* _Required work_
- 1) In the bzr merge message, what does the reviewer think "bzr pack" would fix once these changes are in?
- 2) Retype the portion of the bzr merge message that begins with the words containing "[merge][#288751] avoid creating" and ends with "possibly cleaning up.".
═══ Reading text
[merge][#288751] avoid creating text deltas spanning repository stacks

Fri Nov 14 15:30:00 GMT 2008

-----BEGIN PGP SIGNED MESSAGE-----
Hash: SHA1

bb:tweak

Fixing this is an immediate benefit.  I don't think this does any actual
harm, but there a bunch of issues worth looking at and possibly cleaning up.

Martin Pool wrote:
> This patch fixes a bug which causes some trouble with
> stacked repositories.  The design was that text deltas would
> not span repository stacks, for the sake of robustness, and
> so that we can upgrade the inventory representation in
> underlying repositories without causing trouble to the
> stacked repository.  However, this was not checked properly.

This looks fine, so far.  I think with these changes, "bzr pack" would
fix external references.  Should bzr recommend this if it encounters
deltas that span repos?
══════
═══ Data shown
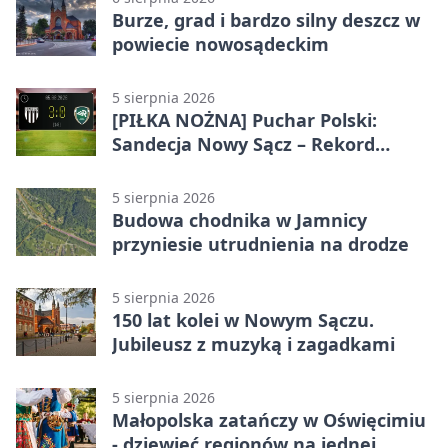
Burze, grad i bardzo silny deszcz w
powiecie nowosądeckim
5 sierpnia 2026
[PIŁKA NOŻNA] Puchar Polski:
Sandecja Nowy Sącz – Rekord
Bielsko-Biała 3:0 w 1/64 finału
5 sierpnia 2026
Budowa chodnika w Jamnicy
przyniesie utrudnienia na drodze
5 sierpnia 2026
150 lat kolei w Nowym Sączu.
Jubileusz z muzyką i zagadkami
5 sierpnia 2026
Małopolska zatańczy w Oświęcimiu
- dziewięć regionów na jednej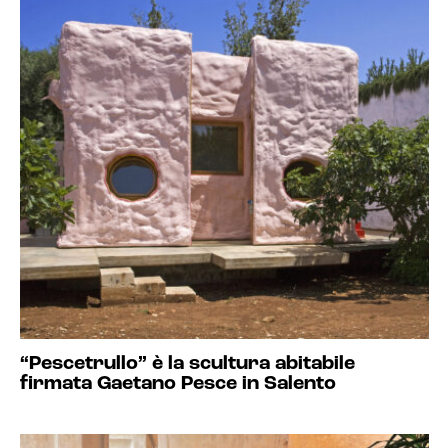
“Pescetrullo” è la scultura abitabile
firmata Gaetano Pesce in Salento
══════
═══ Data shown
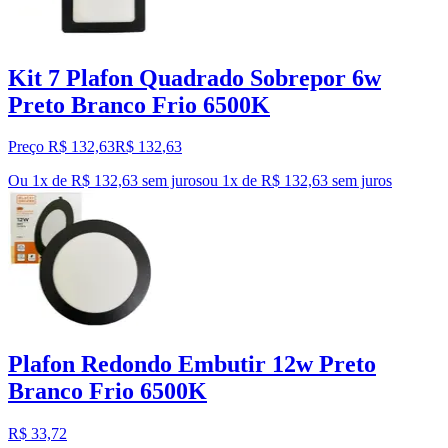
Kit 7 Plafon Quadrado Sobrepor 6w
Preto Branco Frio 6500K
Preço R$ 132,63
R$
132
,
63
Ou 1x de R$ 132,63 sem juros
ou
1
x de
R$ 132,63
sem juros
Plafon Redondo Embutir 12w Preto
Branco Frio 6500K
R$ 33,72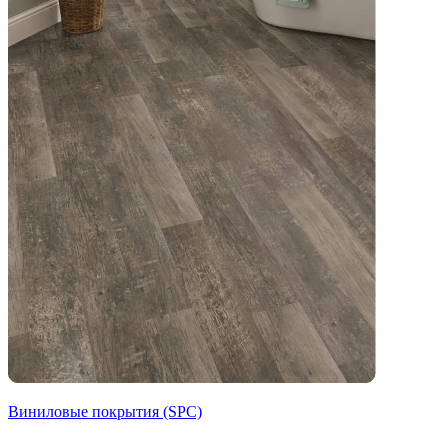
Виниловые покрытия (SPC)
══════
* _Per-task answers_
- 1) External references.

- 2)
[merge][#288751] avoid creating text deltas spanning repository stacks

Fri Nov 14 15:30:00 GMT 2008

-----BEGIN PGP SIGNED MESSAGE-----
Hash: SHA1

bb:tweak

Fixing this is an immediate benefit.  I don't think this does any actual
harm, but there a bunch of issues worth looking at and possibly cleaning up.